We also didn't want to be focused on financial return. We both had seen so many corporates fail in the past to build their future. They were so bogged down in corporate politics and their hierarchies that they stood in their own way. We wanted to find a new way of driving innovation for corporates and recreating the innovation model. We didn't want to be another incubator, accelerator or corporate VC fund. There are already so many of those and being old enough, I saw the massacre that happened to these endeavours post 2001. We've already started seeing the next wave of deaths in this segment and it will only get worse. It's all cyclical and very few corporates get it right (hat tip to SAP Ventures ...... now Sapphire Ventures, for being around over 20 years). There was an opportunity to do things differently and not only try something new. It was possible to build something lasting.
Finally, we wanted to serve all those people in the corporate ranks who wanted to be entrepreneurial without risking it all. US VC's will all shake their head at this and say you have to take a second-mortgage on the house and risk it all. Otherwise, you won't work hard enough. Bullshit! This is what they want so you are enslaved to being successful, where they make the most outsized returns. That's fine if that is what you want to do with your life. A small percentage of people are brilliant at this.....see Elon Musk, Steve Jobs, Zuckerberg, etc. At the same time, I sure don't want Elon Musk's private life nor Steve Job's relationship with his first daughter while he was denying she was his. The fact that some of these well-known entrepreneurs teeter on the brink of being psychopaths is enough deterrent for some. That fine line of passionate enough with slightly less risk appetite was the perfect combination of folks we wanted to create an environment for. (Oh, and we've kept the psychopaths out fairly well. We have some divas but they flavour the environment more than they stand in the way of success.)

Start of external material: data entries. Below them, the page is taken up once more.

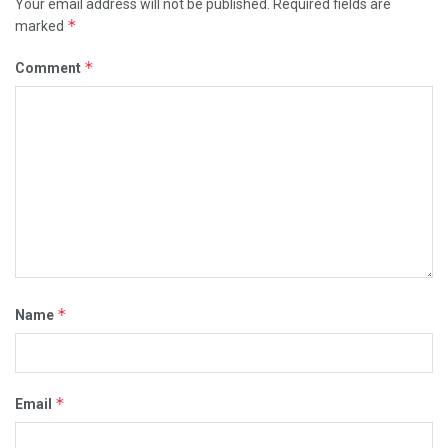
Your email address will not be published.
Required fields are
*
marked
*
Comment
*
Name
*
Email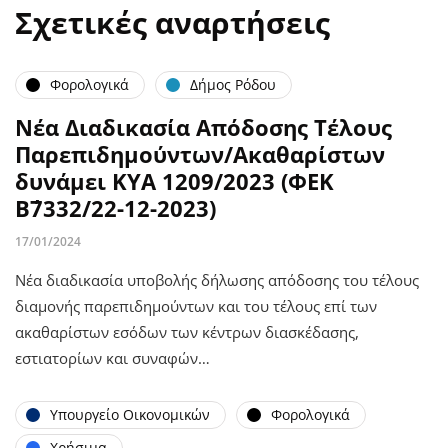
Σχετικές αναρτήσεις
Φορολογικά
Δήμος Ρόδου
Νέα Διαδικασία Απόδοσης Τέλους
Παρεπιδημούντων/Ακαθαρίστων
δυνάμει ΚΥΑ 1209/2023 (ΦΕΚ
Β΄7332/22-12-2023)
17/01/2024
Νέα διαδικασία υποβολής δήλωσης απόδοσης του τέλους
διαμονής παρεπιδημούντων και του τέλους επί των
ακαθαρίστων εσόδων των κέντρων διασκέδασης,
εστιατορίων και συναφών…
Υπουργείο Οικονομικών
Φορολογικά
Χρήσιμα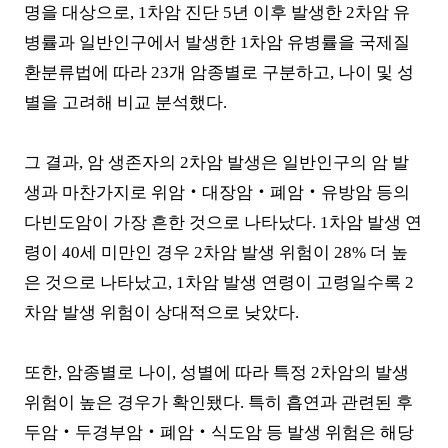
명을 대상으로
, 1
차암 진단
5
년 이후 발생한
2
차암 유
병률과 일반인구에서 발생한
1
차암 유병률을 국제질
환분류법에 따라
23
개 암종별로 구분하고
,
나이 및 성
별을 고려해 비교 분석했다
.
그 결과
,
암 생존자의
2
차암 발생은 일반인구의 암 발
생과 마찬가지로 위암
‧
대장암
‧
폐암
‧
유방암 등의
다빈도암이 가장 흔한 것으로 나타났다
. 1
차암 발생 연
령이
40
세 미만인 경우
2
차암 발생 위험이
28%
더 높
은 것으로 나타났고
, 1
차암 발생 연령이 고령일수록
2
차암 발생 위험이 상대적으로 낮았다
.
또한
,
암종별로 나이
,
성별에 따라 특정
2
차암의 발생
위험이 높은 경우가 확인됐다
.
특히 흡연과 관련된 후
두암
‧
두경부암
‧
폐암
‧
식도암 등 발생 위험은 해당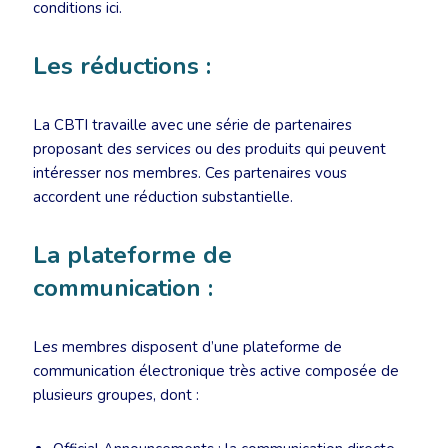
conditions ici.
Les réductions :
La CBTI travaille avec une série de partenaires
proposant des services ou des produits qui peuvent
intéresser nos membres. Ces partenaires vous
accordent une réduction substantielle.
La plateforme de
communication :
Les membres disposent d’une plateforme de
communication électronique très active composée de
plusieurs groupes, dont :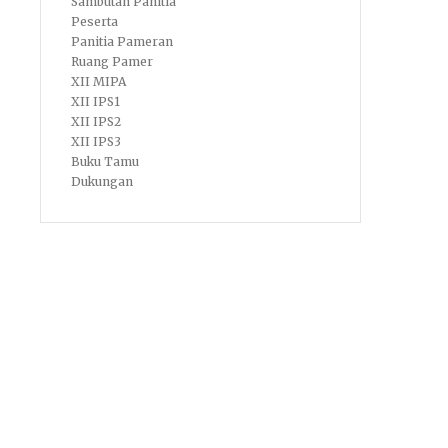
Sambutan Panitia
Peserta
Panitia Pameran
Ruang Pamer
XII MIPA
XII IPS1
XII IPS2
XII IPS3
Buku Tamu
Dukungan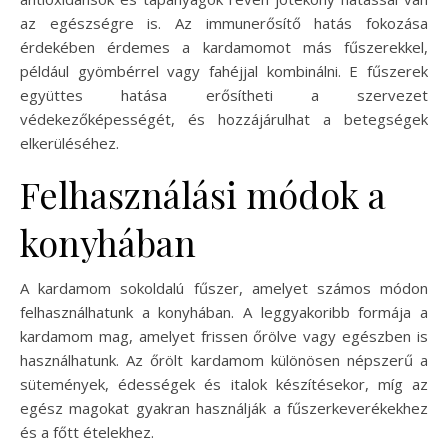
az egészségre is. Az immunerősítő hatás fokozása
érdekében érdemes a kardamomot más fűszerekkel,
például gyömbérrel vagy fahéjjal kombinálni. E fűszerek
együttes hatása erősítheti a szervezet
védekezőképességét, és hozzájárulhat a betegségek
elkerüléséhez.
Felhasználási módok a
konyhában
A kardamom sokoldalú fűszer, amelyet számos módon
felhasználhatunk a konyhában. A leggyakoribb formája a
kardamom mag, amelyet frissen őrölve vagy egészben is
használhatunk. Az őrölt kardamom különösen népszerű a
sütemények, édességek és italok készítésekor, míg az
egész magokat gyakran használják a fűszerkeverékekhez
és a főtt ételekhez.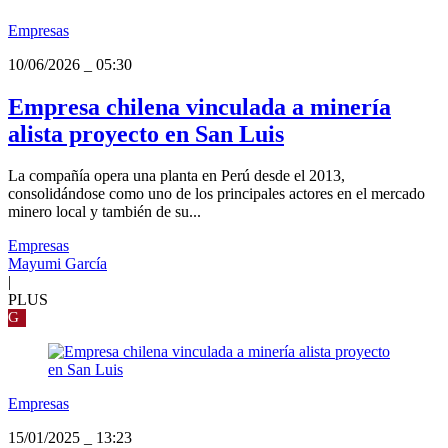
Empresas
10/06/2026
_
05:30
Empresa chilena vinculada a minería
alista proyecto en San Luis
La compañía opera una planta en Perú desde el 2013,
consolidándose como uno de los principales actores en el mercado
minero local y también de su...
Empresas
Mayumi García
|
PLUS
G
Empresas
15/01/2025
_
13:23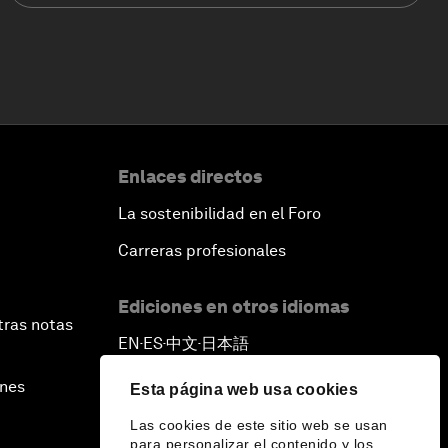
Enlaces directos
La sostenibilidad en el Foro
Carreras profesionales
Ediciones en otros idiomas
tras notas
EN
ES
中文
日本語
▪
▪
▪
ines
Esta página web usa cookies
Las cookies de este sitio web se usan
para personalizar el contenido y los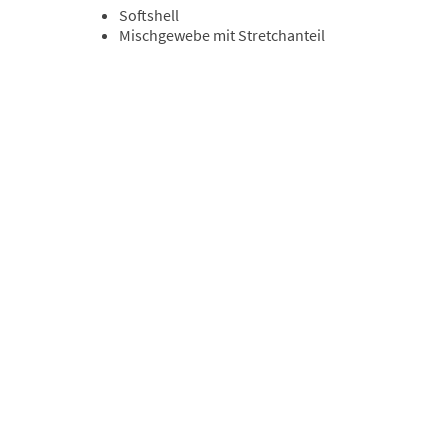
Softshell
Mischgewebe mit Stretchanteil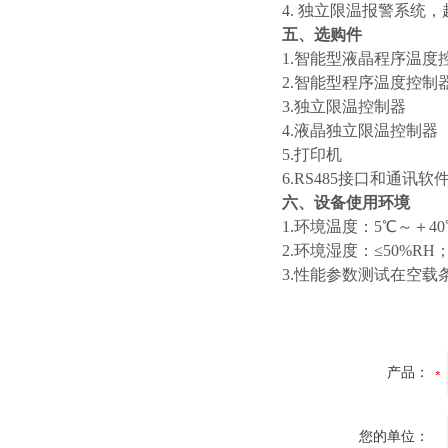
4. 独立限温报警系
五、选购件
1.智能型液晶程序温度
2.智能型程序温度控制
3.独立限温控制器
4.液晶独立限温控制器
5.打印机
6.RS485接口和通讯软
六、设备使用环境
1.环境温度：5℃～＋40
2.环境湿度：≤50%RH
3.性能参数测试在空载
产品：
您的单位：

In summary, Liquid Labs was started to prove a point. Corporates can be innovative by building startups. Founder-like employees can launch, scale and exit businesses, working together with large companies. Great products can be built, combining the best of both the startup and corporate world. That's why we do it. That is why we've spent the past six years proving our model. That is why we tolerate a lot of crap from the corporate, the market and our competitors. I think we picked the right "why".